Once boys get to 14 years old they sleep in the community house. Men whose wives have given birth will also sleep in the community house for two years before returning home to sleep at night. They can visit the family home in the daytime. There are several community houses within the village complex.
The meeting area also houses the ‘swearing stone’, which is where people who are in conflict will swear their version of events, in front of the community, and justice will be meted out. We were told that no one lies on the swearing stone because God is a witness and if they lie, an accident will happen to them. The meeting area is also used for village celebrations and dancing.
Each house is made up of several single room circular huts that are shared with the livestock. Animals will have the lower huts and people the higher huts (about one or two foot difference in levels). The hut for sleeping in will have animal skins to sleep on. A sign of prosperity is to have ostrich eggs decorating the top of the house exterior. Each house averages two adults and five children.
Gamolla village is evenly split between farmers who produce the food and merchants who sell it. Excess produce is sold to Addis. The tourist fees collected in town to pay for the guide to take groups (or individuals) to the villages are split 75% to the community and 25% for the guide. The 75% is placed in a community bank account.

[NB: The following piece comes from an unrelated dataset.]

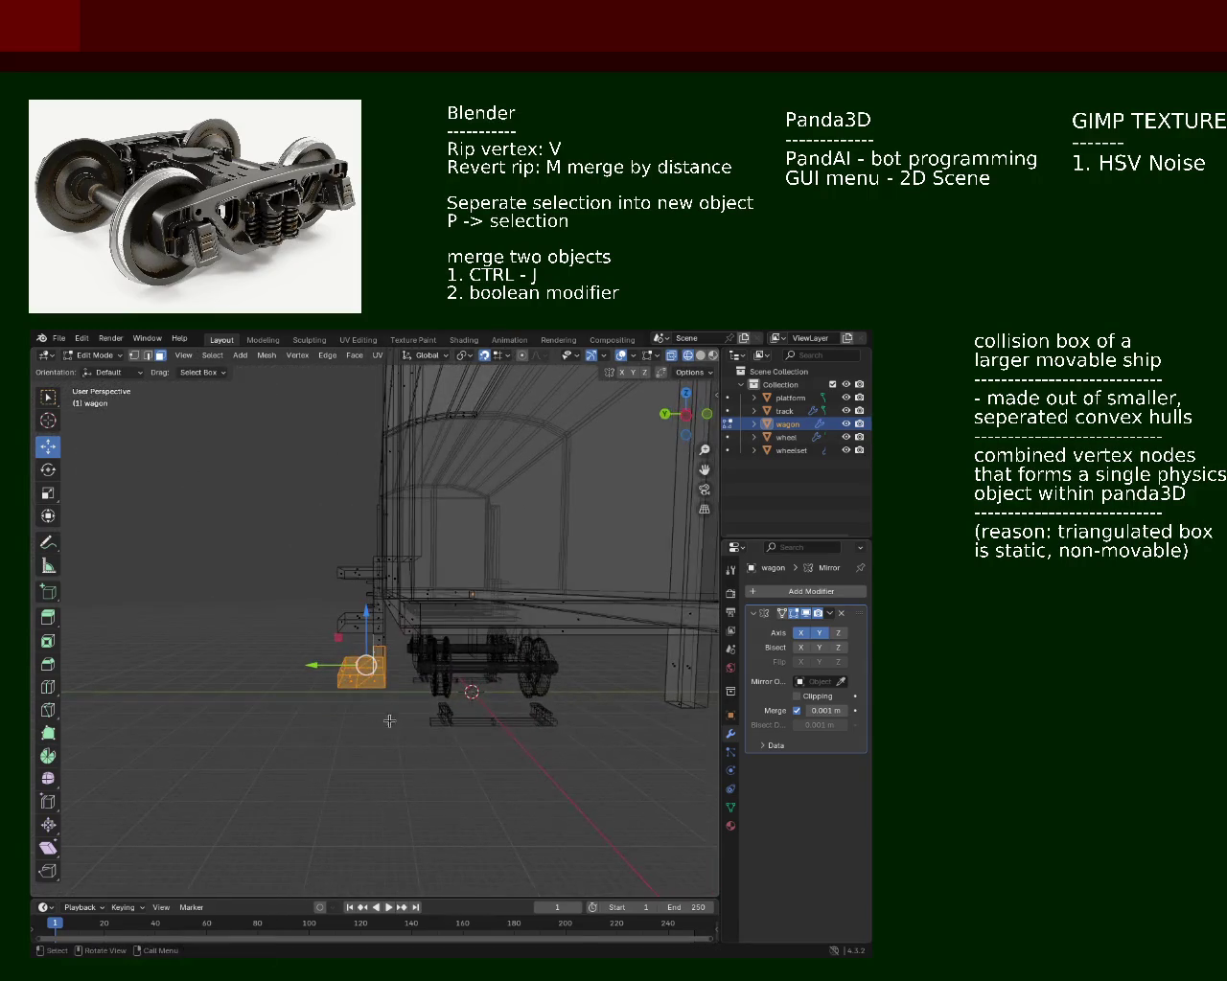
Step: Box-select the lower step block, move it outward along Y and check it in solid shading
drag(306, 611, 306, 614)
drag(364, 661, 353, 614)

Most of these traditional villages have government run primary schooling available (grades 1 – 6) but then children have to walk to town for further education. There is no cultural education so children tend to be loosing their cultural identity and those that go to high school are taught Amharic and loose their local language.
One of the Ethiopians from FGAE in our party had never visited Konso before and was totally shocked at how under developed this area was. He was quite disturbed about it. There was a view that the extent of the deprivation, and especially the hardship for the women, was more extreme than he had realised.